(Extracted data entries)

------------------------------------

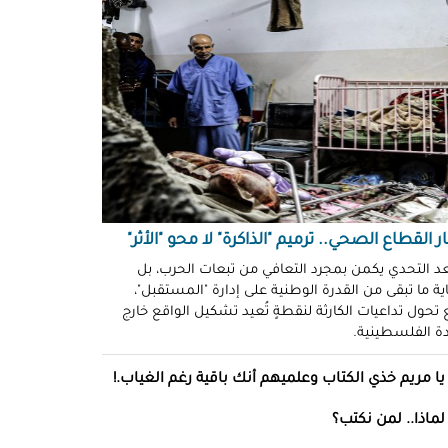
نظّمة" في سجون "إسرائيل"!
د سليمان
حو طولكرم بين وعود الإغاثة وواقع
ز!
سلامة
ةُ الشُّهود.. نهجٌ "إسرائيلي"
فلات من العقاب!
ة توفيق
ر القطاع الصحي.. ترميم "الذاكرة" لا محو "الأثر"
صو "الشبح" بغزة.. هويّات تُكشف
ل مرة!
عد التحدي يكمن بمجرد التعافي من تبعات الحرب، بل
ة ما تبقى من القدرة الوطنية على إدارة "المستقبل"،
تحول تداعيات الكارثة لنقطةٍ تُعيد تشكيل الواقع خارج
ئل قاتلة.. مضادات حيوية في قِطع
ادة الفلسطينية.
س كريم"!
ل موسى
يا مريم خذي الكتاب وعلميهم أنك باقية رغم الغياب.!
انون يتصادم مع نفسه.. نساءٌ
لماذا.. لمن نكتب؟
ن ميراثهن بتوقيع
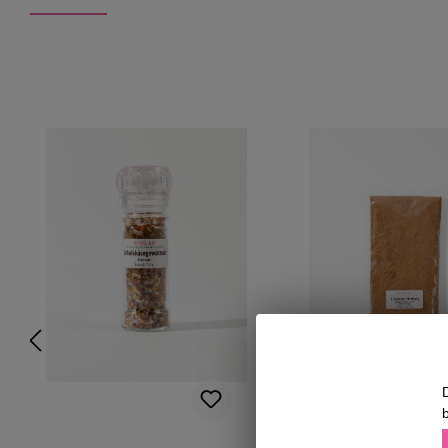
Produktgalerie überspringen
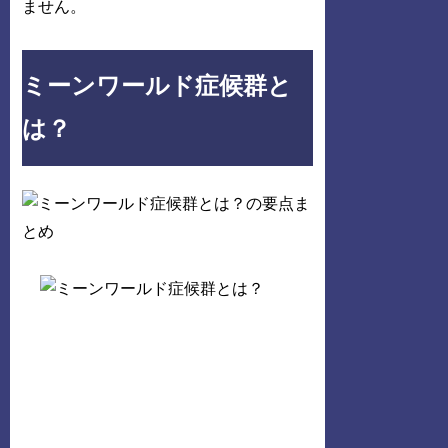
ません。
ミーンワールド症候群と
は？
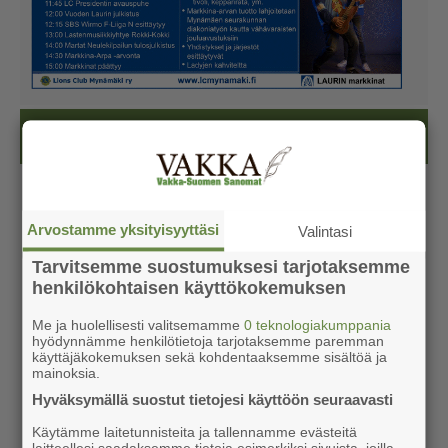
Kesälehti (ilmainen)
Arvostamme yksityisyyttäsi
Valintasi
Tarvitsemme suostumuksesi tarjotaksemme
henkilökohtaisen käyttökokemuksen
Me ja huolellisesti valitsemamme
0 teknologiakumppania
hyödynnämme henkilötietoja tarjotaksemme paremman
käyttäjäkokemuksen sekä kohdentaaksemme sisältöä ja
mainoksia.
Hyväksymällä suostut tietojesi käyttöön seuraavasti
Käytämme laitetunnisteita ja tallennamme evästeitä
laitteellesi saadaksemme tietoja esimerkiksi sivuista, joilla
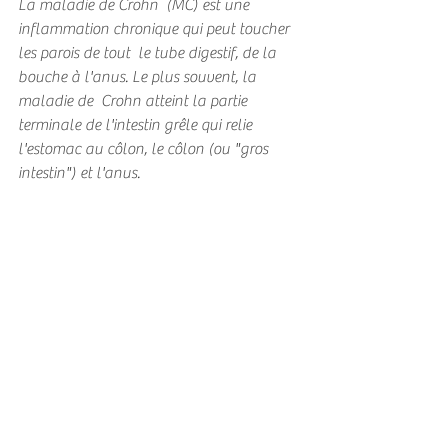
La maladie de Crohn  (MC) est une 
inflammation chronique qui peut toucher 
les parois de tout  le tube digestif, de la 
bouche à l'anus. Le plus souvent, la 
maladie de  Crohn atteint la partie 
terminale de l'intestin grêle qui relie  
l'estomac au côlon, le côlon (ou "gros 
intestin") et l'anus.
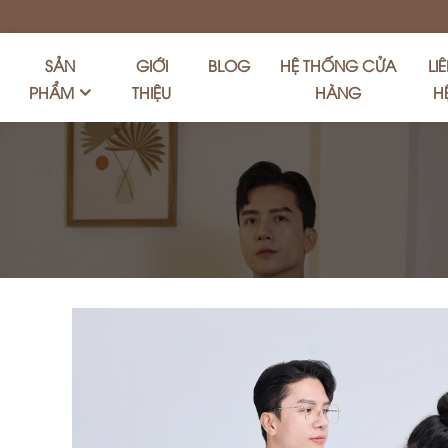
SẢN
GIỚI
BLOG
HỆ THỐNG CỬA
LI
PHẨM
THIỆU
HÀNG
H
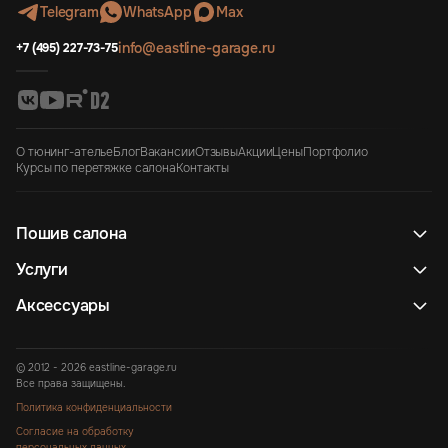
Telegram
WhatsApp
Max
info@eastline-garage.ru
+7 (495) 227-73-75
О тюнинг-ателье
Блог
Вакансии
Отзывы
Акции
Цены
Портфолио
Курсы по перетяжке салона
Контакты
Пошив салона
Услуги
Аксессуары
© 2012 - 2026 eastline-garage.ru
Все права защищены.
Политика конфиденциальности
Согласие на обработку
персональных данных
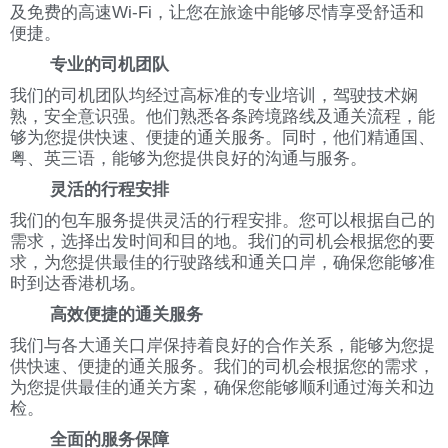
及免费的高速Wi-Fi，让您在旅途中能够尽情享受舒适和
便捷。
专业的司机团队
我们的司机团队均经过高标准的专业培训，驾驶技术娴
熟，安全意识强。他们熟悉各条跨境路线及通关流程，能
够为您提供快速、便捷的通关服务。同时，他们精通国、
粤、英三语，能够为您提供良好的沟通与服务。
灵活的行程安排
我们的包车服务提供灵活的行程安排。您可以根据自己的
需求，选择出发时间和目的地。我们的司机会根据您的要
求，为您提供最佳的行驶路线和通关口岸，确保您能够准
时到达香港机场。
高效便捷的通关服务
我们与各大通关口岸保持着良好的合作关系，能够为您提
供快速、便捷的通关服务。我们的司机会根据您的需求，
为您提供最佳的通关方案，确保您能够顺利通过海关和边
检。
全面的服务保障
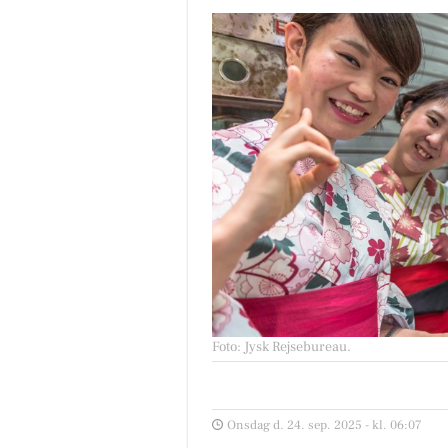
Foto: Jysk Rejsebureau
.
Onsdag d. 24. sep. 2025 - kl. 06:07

------------------------------------

**Exercise prompt**
Your task is to restate word for word the lines from the one containing "فلات من العقاب!" through the last line of the data, both ends included, with no pictures.

**Result of this exercise**
فلات من العقاب!
ة توفيق
ر القطاع الصحي.. ترميم "الذاكرة" لا محو "الأثر"
صو "الشبح" بغزة.. هويّات تُكشف
ل مرة!
عد التحدي يكمن بمجرد التعافي من تبعات الحرب، بل
ة ما تبقى من القدرة الوطنية على إدارة "المستقبل"،
تحول تداعيات الكارثة لنقطةٍ تُعيد تشكيل الواقع خارج
ئل قاتلة.. مضادات حيوية في قِطع
ادة الفلسطينية.
س كريم"!
ل موسى
يا مريم خذي الكتاب وعلميهم أنك باقية رغم الغياب.!
انون يتصادم مع نفسه.. نساءٌ
لماذا.. لمن نكتب؟
ن ميراثهن بتوقيع
Produktgalerie überspringen
ません。
ミーンワールド症候群と
は？
Kesälehti (ilmainen)
Arvostamme yksityisyyttäsi
Valintasi
Tarvitsemme suostumuksesi tarjotaksemme
henkilökohtaisen käyttökokemuksen
Me ja huolellisesti valitsemamme
0 teknologiakumppania
hyödynnämme henkilötietoja tarjotaksemme paremman
käyttäjäkokemuksen sekä kohdentaaksemme sisältöä ja
mainoksia.
Hyväksymällä suostut tietojesi käyttöön seuraavasti
Käytämme laitetunnisteita ja tallennamme evästeitä
laitteellesi saadaksemme tietoja esimerkiksi sivuista, joilla
La maladie de Crohn  (MC) est une 
inflammation chronique qui peut toucher 
les parois de tout  le tube digestif, de la 
bouche à l'anus. Le plus souvent, la 
maladie de  Crohn atteint la partie 
terminale de l'intestin grêle qui relie  
l'estomac au côlon, le côlon (ou "gros 
intestin") et l'anus.
SẢN
GIỚI
BLOG
HỆ THỐNG CỬA
LI
PHẨM
THIỆU
HÀNG
H
Telegram
WhatsApp
Max
info@eastline-garage.ru
+7 (495) 227-73-75
О тюнинг-ателье
Блог
Вакансии
Отзывы
Акции
Цены
Портфолио
Курсы по перетяжке салона
Контакты
Пошив салона
Услуги
Аксессуары
© 2012 - 2026 eastline-garage.ru
Все права защищены.
Политика конфиденциальности
Согласие на обработку
персональных данных
及免费的高速Wi-Fi，让您在旅途中能够尽情享受舒适和
便捷。
专业的司机团队
我们的司机团队均经过高标准的专业培训，驾驶技术娴
熟，安全意识强。他们熟悉各条跨境路线及通关流程，能
够为您提供快速、便捷的通关服务。同时，他们精通国、
粤、英三语，能够为您提供良好的沟通与服务。
灵活的行程安排
我们的包车服务提供灵活的行程安排。您可以根据自己的
需求，选择出发时间和目的地。我们的司机会根据您的要
求，为您提供最佳的行驶路线和通关口岸，确保您能够准
时到达香港机场。
高效便捷的通关服务
我们与各大通关口岸保持着良好的合作关系，能够为您提
供快速、便捷的通关服务。我们的司机会根据您的需求，
为您提供最佳的通关方案，确保您能够顺利通过海关和边
检。
全面的服务保障
Foto: Jysk Rejsebureau
.
Onsdag d. 24. sep. 2025 - kl. 06:07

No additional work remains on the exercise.